Locomotive grave yard...all British made, and powered the transport from all the mines to Chile

Obligatory mucking about on the Salar de Uyuni

A sort of 'South Pole' feeling in the middle...no Union Jack or Stars & Strips

My Korean friends for about 4 hours
Because of the rain it was advised that one should not use the bike and take one of the many Jeep Tours. I booked a two day one only to be told when I got there that it had been overbooked and I could either do a one day or a three-day tour. Somewhat annoying, but the one-day trip was all I had time for. It was enough to see the scale of the flats, but only hinted at some of the wonders of the place.

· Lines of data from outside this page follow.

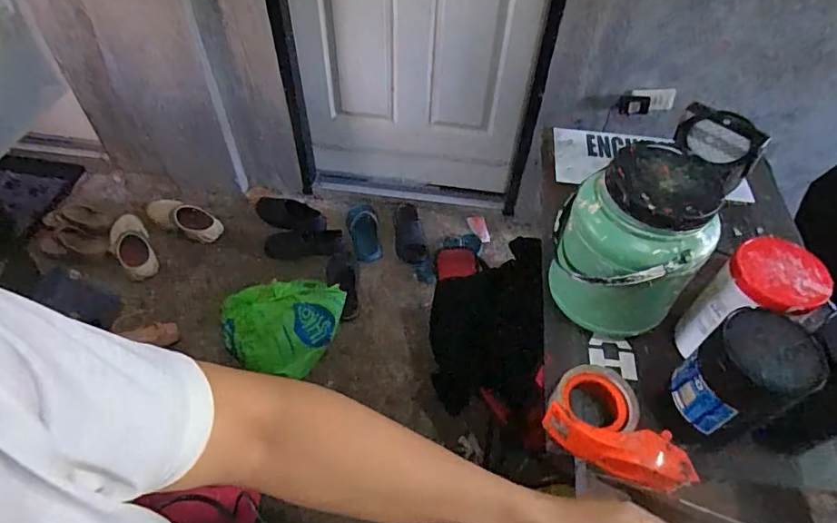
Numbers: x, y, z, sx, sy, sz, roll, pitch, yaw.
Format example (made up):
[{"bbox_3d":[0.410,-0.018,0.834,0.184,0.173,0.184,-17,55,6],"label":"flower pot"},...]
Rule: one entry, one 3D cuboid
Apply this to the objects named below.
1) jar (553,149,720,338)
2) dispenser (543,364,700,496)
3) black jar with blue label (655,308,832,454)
[{"bbox_3d":[0.254,-0.013,0.619,0.139,0.201,0.133,1,49,-1],"label":"jar"},{"bbox_3d":[0.224,0.184,0.567,0.154,0.055,0.103,26,54,18],"label":"dispenser"},{"bbox_3d":[0.332,0.126,0.534,0.099,0.129,0.090,-17,52,-15],"label":"black jar with blue label"}]

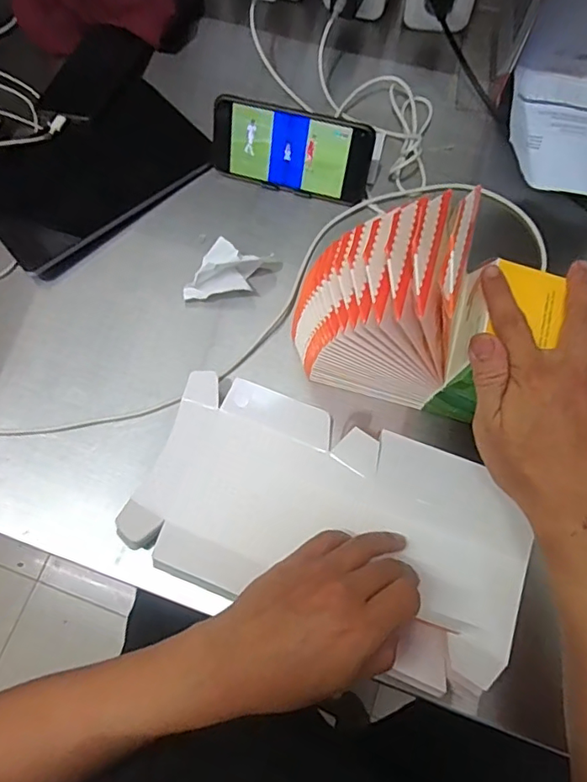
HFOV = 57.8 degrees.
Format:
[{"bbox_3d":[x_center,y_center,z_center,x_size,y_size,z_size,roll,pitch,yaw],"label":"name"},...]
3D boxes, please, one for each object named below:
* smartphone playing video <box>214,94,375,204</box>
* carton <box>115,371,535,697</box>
[{"bbox_3d":[-0.002,-0.255,0.570,0.170,0.086,0.011,15,41,7],"label":"smartphone playing video"},{"bbox_3d":[0.029,0.108,0.451,0.318,0.027,0.173,19,71,10],"label":"carton"}]

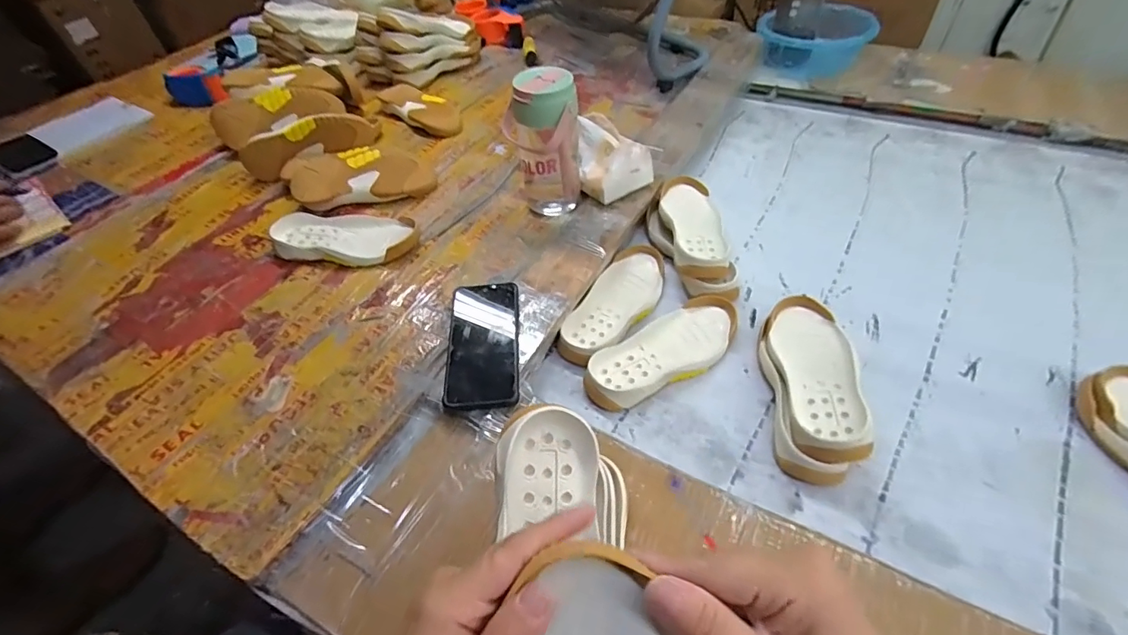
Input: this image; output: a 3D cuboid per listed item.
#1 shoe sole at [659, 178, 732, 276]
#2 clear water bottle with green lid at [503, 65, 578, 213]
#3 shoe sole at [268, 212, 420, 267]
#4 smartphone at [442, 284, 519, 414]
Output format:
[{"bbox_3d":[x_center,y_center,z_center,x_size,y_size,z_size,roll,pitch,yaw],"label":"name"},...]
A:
[{"bbox_3d":[0.181,-0.138,0.716,0.074,0.022,0.217,-3,48,3],"label":"shoe sole"},{"bbox_3d":[-0.027,-0.228,0.692,0.095,0.184,0.099,-4,48,2],"label":"clear water bottle with green lid"},{"bbox_3d":[-0.310,-0.115,0.718,0.209,0.028,0.090,3,49,8],"label":"shoe sole"},{"bbox_3d":[-0.090,0.026,0.567,0.078,0.010,0.172,-2,47,-2],"label":"smartphone"}]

It has been interesting meeting Bolivians. Whilst some are friendly in the way you find most people around the world, there have been a lot who just refuse to smile or engage at all, even when selling you something. It is difficult not to feel unwanted and confused by this charmless manner. Juan and George were particularly sensitive to this, coming from friendly Columbia, and they could not wait to leave. I think shyness is a lot to do with it...coupled with some very apparent poverty that cannot help the 'happy stakes'.

Tomorrow I head on to Argentina. I had hoped to go to San Pedro De Atacama in Chile from here, but the roads are apparently too perilous. I think it means missing out some of the Atacama Desert, which will be a sacrifice, but the alternative is several days diversion which will only mean sacrifices elsewhere. I am still in deliberation about this and my next blog will tell you how I concluded.